En réalité, dresser le portrait-robot d’un kamikaze n’est pas chose aisée. Cependant, de son profil psychologique à son aspect physique et comportemental, la science a tenté de dresser un profil de ces anges de la terreur d’un autre genre. Il ressort de certaines de ces études que « contrairement à l’image du fanatique inculte, désespéré et isolé qui caractérise la plupart des perceptions à leur endroit, les kamikazes ont souvent un niveau socio-culturel relativement élevé, sans tendance naturelle au suicide. Ils sont donc malheureusement difficiles à profiler et pour corser les choses, une bonne partie des candidats aux attentats suicides recensés depuis 2001 sont originaires du pays frappé. L’état ne peut donc pas se contenter de fermer ses frontières et les meilleurs moyens de préventions sont l’espionnage et les services de renseignements », renseigne Robert Pape, politologue à l’université de Chicago.
Pour lui « Dans plus de 95 % des cas, les attentats suicide s’expliquent non par le religieux mais par l’opposition aux forces militaires étrangères». Les astuces indiquées dans ces différentes recherches pour identifier et reconnaitre un candidat à l’attentat suicide, s’ils sont importants et méritent d’être divulguées, restent cependant généraliste et décrivent pour la plupart un profil masculin, généralement adolescent, dont en proie à la révolte intérieure et en mal d’expression.

[b]Accoutrements[/b]
Les attaques récentes à Fotokol et Maroua semblent ne pas obéir à cette description faite par ces recherches. Par exemple le critère âge. Les chercheurs le définissent dans la vingtaine, or, les bombes humaines qui ont explosé au Cameroun étaient principalement des jeunes filles, dont on estime l’âge entre 12 et 17 ans. Elles se fondent ainsi dans la masse aves une certaine aisance, dans des accoutrements familiers au milieu dans lequel leurs cibles ont été identifiées. Ce qui fait dire au docteur Jean Pierre Kamga, médecin psychiatre à l’hôpital Jamot de Yaoundé, qu’ « il est très tôt pour définir le profil du kamikaze qui opère en ce moment dans l’Extrême-nord Cameroun. Il faut au préalable réunir certains éléments objectifs qui vont de l’appartenance socio-ethnico-réligieuse, au contexte qui est celui de cette partie du territoire. Et le seul fait que ce soit des enfants de s*e*xe féminin est en soi révélateur », explique-t-il.

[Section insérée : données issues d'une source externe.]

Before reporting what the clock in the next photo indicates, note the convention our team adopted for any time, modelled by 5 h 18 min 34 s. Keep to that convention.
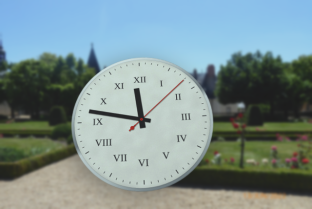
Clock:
11 h 47 min 08 s
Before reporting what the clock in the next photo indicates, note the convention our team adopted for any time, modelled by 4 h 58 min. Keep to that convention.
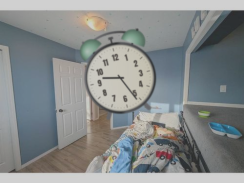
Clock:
9 h 26 min
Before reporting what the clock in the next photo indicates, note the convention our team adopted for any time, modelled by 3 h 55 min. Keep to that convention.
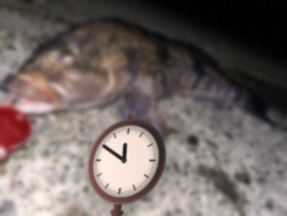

Le kamikaze a-t-il en ce moment une logique ?
Après les attentats du 11 septembre 2001 aux Etats-Unis, des études psychologiques ont montré que « les terroristes surtout kamikazes, se présentent tantôt comme des silhouettes de l’ombre, tantôt au premier plan, bombes humaines imposant à travers le sacrifice consenti l’image magnifiée de la cause défendue ». Les chercheurs affirment par la suite que « leur logique implique une panoplie significative trouvant ses repères dans des références politiques, religieuses, idéologiques, etc. : martyrs, héros, djihadistes ou soldats de Dieu assez fréquemment, ils tentent d’apparaître comme des icônes de la vérité et de la justice ».
De telles théories, la morale, les études sur la criminologie, la psychiatrie ou même la religion, n’expliquent pas ce phénomène dans sa spécificité. Elles le décrivent mais ne rendent pas compte de ses caractéristiques essentielles : spectacularisation, théâtralisation, dramatisation, médiatisation, etc. La logique terroriste vise en priorité la mise en scène « des symboliques » à travers des évènements spectaculaires comme ceux que notre pays a connu dans sa partie septentrionale ces derniers jours, et qui se trouvent être les formes les plus achevées de cette expression. La logique du kamikaze obéit ainsi à deux critères, l’atrocité et le spectaculaire. Une étude du psychologue américain Mannoni montre que « le principe suprême de la logique du kamikaze se focalise, au niveau psychologique, à un maniérisme de l’atrocité et de l’horreur ».